Any input is much appreciated :)

Comments

  • WigsWigs Moderator, 2.0 PRO, 3.0 Streaming Posts: 4,975
    I am going to answer this in general terms and you should also know I am a hobby singer and don't do gigs. Everything I'll say is related to the course.

    I tend to associate the exercises with sport or gym training. You can use the exercises in one of 3 ways, as a warm-up before any kind of actual singing, as an actual workout for the day where you are taking your voice to its comfortable limits, or as a cool down/recovery either after heavy distorted singing or next day cleaning up.

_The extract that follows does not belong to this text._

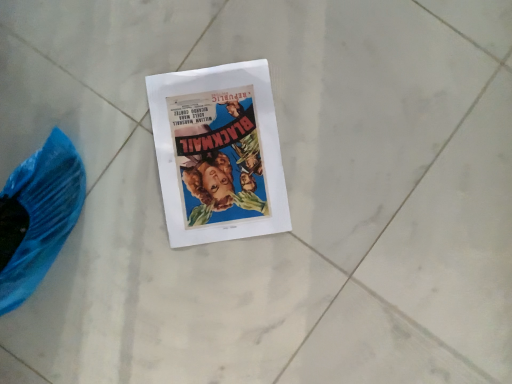
The width and height of the screenshot is (512, 384). Find the location of `matte paper poster at center`. matte paper poster at center is located at coordinates (218, 153).

Image resolution: width=512 pixels, height=384 pixels. What do you see at coordinates (218, 153) in the screenshot? I see `matte paper poster at center` at bounding box center [218, 153].

Find the location of a particular element. The height and width of the screenshot is (384, 512). matte paper poster at center is located at coordinates (218, 153).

    For the recovery you are talking about, Ken recommends a couple of things. If you have had a heavy singing session let's say recording a track with lots of distortion, a quick cool down using the scales for about 20mins or so concentrating on clean smooth vocals is good. If you are hoarse from over singing or shouting at the football the following day, you should still do your daily exercise concentrating on clean tones and smooth passagios, not so much stretching your chest, so your voice doesn't "hang onto" that distortion. Distortion should always be a conscious choice, not a default tone, for good health.

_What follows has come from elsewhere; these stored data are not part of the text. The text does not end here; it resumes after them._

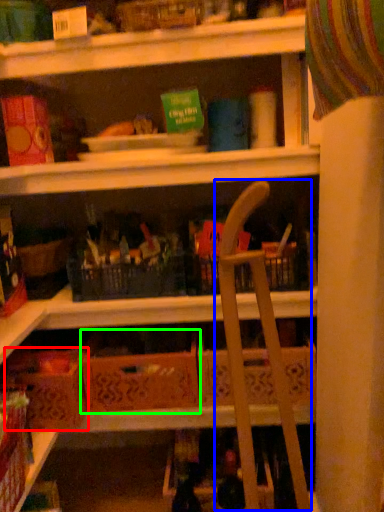
Question: Based on their relative distances, which object is nearer to cardboard box (highlighted by a red box)? Choose from folding chair (highlighted by a blue box) and cardboard box (highlighted by a green box).

Choices:
 (A) folding chair
 (B) cardboard box

Answer: (B)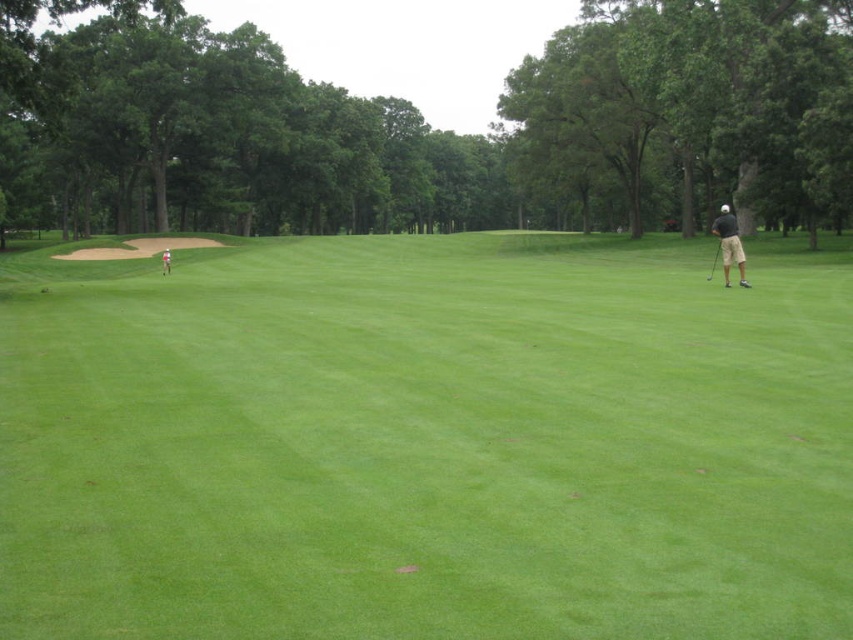
Between green grassy field at center and metallic silver golf club at right, which one is positioned lower?

Positioned lower is green grassy field at center.

This screenshot has height=640, width=853. I want to click on green grassy field at center, so click(x=427, y=442).

Which is more to the left, black fabric golf club at right or metallic silver golf club at right?

metallic silver golf club at right is more to the left.

Can you confirm if black fabric golf club at right is positioned above metallic silver golf club at right?

Correct, black fabric golf club at right is located above metallic silver golf club at right.

The image size is (853, 640). I want to click on black fabric golf club at right, so click(x=729, y=244).

Does dark gray shorts at right have a smaller size compared to metallic silver golf club at right?

Yes, dark gray shorts at right is smaller than metallic silver golf club at right.

Who is higher up, dark gray shorts at right or metallic silver golf club at right?

Positioned higher is dark gray shorts at right.

What do you see at coordinates (165, 260) in the screenshot? This screenshot has height=640, width=853. I see `dark gray shorts at right` at bounding box center [165, 260].

Find the location of `dark gray shorts at right`. dark gray shorts at right is located at coordinates (165, 260).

    A rest day once a week is still important though, like any muscle we can over work it. However if your rest day falls on the day you are hoarse, do the recovery workout, then have a rest the following day. The recovery is like the day after game day for your sport of choice, there is usually light activity to get blood flow to those sore muscles to help speed up the recovery process.

    A warm up is the same as doing light exercises such as jogging to get your body ready to perform for the game. You only use enough energy to warm up without sacrificing your full strength potential.

    On the days you don't perform, you want to use the workout to comfortably stretch your abilities and range. It's a personal choice what you want to do on the day before your gig. Personally, after doing this course for over 4 years I don't find myself fatigued the day following a demanding workout, if anything it makes it a bit quicker to get into that resonant zone.

    This will all depend on the individual, try do a workout the day before your gig next time and see if you think it affects your singing. Usually after actual singing for an hr or so it can become a bit more difficult to monitor your support and technique. Being aware of it half way through your set should help you in time gain better control for longer.

  • TerenceTerence 3.0 Streaming Posts: 182

    Ken addresses many tips related to your questions, here:
    https://youtu.be/Xa2vgEyQE9o

    The first half of the vol 3 exercises through Ooh-Oh-Ahs are great for pre-gig warmups and next day recovery.
  • MarkHMusicMarkHMusic 2.0 PRO Posts: 21
    @wigs @Terence I appreciate you guys!